Teens And Cigarette Smoking
Just when it appears that we’re finally making some measurable headway in reducing the number of young people that smoke cigarettes in the United States along comes E-Cigarettes. Despite the claim that e-cigarettes will steer kids away from cigarette smoking, a new NIH (National Institutes of Health) funded study indicates that the opposite may in fact be true in the long term scheme of things.
Literally after decades long educational campaigns, PSA’s (public service announcements) and improved label warnings on cigarette packaging, there were fewer than ever before middle school and teens smoking cigarettes. That was at least until e-cigarettes came on the scene. According to the study funded by the NIH there is now a growing number of kids grade 6 – 12 who are trying/using vaporized electronic devices, which is known as “vaping”.
And while it’s good that kids aren’t “smoking cigarettes” and being exposed to the risks of contracting lung cancer, heart disease, emphysema, and numerous other associated illnesses that are connected to cigarette smoking, it must be said that these kids are still being introduced to the highly addictive drug nicotine.
If kids are becoming addicted to nicotine it stands to reason that they’re more apt to try cigarettes or other harmful nicotine products somewhere down the line in their future to satisfy their nicotine cravings.

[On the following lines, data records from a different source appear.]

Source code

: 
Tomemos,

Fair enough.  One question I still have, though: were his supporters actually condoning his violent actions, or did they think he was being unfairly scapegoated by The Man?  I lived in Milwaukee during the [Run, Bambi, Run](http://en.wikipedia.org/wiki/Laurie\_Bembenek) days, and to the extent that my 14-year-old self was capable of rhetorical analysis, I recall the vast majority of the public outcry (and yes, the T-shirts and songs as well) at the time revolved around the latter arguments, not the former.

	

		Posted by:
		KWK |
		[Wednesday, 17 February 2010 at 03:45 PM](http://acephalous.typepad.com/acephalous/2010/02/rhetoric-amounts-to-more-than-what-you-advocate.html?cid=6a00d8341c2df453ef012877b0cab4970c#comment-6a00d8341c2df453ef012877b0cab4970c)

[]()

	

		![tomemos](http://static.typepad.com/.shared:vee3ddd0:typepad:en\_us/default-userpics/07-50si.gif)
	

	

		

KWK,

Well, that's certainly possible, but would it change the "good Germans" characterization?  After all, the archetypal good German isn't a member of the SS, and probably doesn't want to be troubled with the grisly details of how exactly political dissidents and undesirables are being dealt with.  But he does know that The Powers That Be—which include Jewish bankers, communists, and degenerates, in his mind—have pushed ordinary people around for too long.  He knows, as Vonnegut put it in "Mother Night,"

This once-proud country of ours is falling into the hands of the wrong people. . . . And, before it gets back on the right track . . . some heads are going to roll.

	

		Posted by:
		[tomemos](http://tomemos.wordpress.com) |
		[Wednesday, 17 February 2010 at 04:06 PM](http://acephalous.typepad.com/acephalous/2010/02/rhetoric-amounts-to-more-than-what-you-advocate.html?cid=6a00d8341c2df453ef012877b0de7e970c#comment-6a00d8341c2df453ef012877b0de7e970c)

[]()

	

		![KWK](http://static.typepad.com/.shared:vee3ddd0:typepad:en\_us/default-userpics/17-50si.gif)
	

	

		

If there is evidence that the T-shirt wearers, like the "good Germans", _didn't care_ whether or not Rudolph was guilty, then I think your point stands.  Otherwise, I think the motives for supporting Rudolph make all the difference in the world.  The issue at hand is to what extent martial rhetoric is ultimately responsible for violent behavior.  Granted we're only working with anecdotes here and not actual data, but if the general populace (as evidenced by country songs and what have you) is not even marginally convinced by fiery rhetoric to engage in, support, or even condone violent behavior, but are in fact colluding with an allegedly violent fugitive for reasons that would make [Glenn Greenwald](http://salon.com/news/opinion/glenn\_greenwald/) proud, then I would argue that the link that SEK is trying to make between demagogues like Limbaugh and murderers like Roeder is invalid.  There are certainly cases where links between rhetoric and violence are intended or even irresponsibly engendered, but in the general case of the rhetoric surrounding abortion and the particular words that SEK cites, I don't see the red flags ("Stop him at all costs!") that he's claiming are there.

To determine whether these presumptions had any basis in fact researchers looked to the available studies, namely the CDC’s National Youth Tobacco Survey (NYTS) which was first conducted (was begun & then continued) in 1999. The survey was used to gauge the exposure, attitudes and behaviors of kids in grades 6 – 12 to cigarette use and other tobacco products.
Researchers zeroed in on the information collected from 2004 to 2014, before and after e-cigarettes became available in 2007, to answer some specific questions:
Question: From 2004 to 2014 did cigarette smoking decrease among the survey participants?
Answer: Yes. In 2004, 16% percent said they had smoked cigarettes in the last month, which categorizes you as a smoker, by 2014 only 6% percent of the kids said they had smoked a cigarette in the last 30 days.
Question: Did the rate of decline of smokers in the survey increase with the arrival of e-cigarettes in 2007?
Answer: No, in fact many of the kids who were smokers added vaping to their nicotine use. The same is true for the non-smokers, many added vaping. So it was determined that the arrival of e-cigarettes had no measurable effect on kids curbing their cigarette smoking.
Question: Did the arrival of e-cigarettes (vaping) have any effect on the number of kids who are using tobacco products?
Answer: Yes. The study findings indicated not only did the number of kids who had previously not used tobacco or nicotine products increase across the board, but kids who were considered low risk for cigarette smoking increased as well. The number of kids who used e-cigarettes and tobacco products (cigarettes) or both in 2014 was greater than the number who smoked cigarettes in 2009.
The study research clearly shows an increase in kids smoking cigarettes and vaping. There was also an increase in cigarette smoking among kids who previously were not at risk for becoming a smoker. Other studies have shown that e-cigarette users are 3 times as likely to start smoking within a year.
The 2015 NYTS survey indicates that the other study’s findings are correct. Kids who participated in the NYTS study showed that in 2014 to 2015 there was no decline in cigarette smoking among middle school kids and that the percentage of high schoolers who admitted to being a smoker in 2015 had actually increased, reversing a trend that had been on a steady decline since 1999.
Additionally, e-cigarettes come along with their own set of health ramifications which includes asthma, respiratory infections and lung inflammation. All in all e-cigarettes get a FAILING GRADE!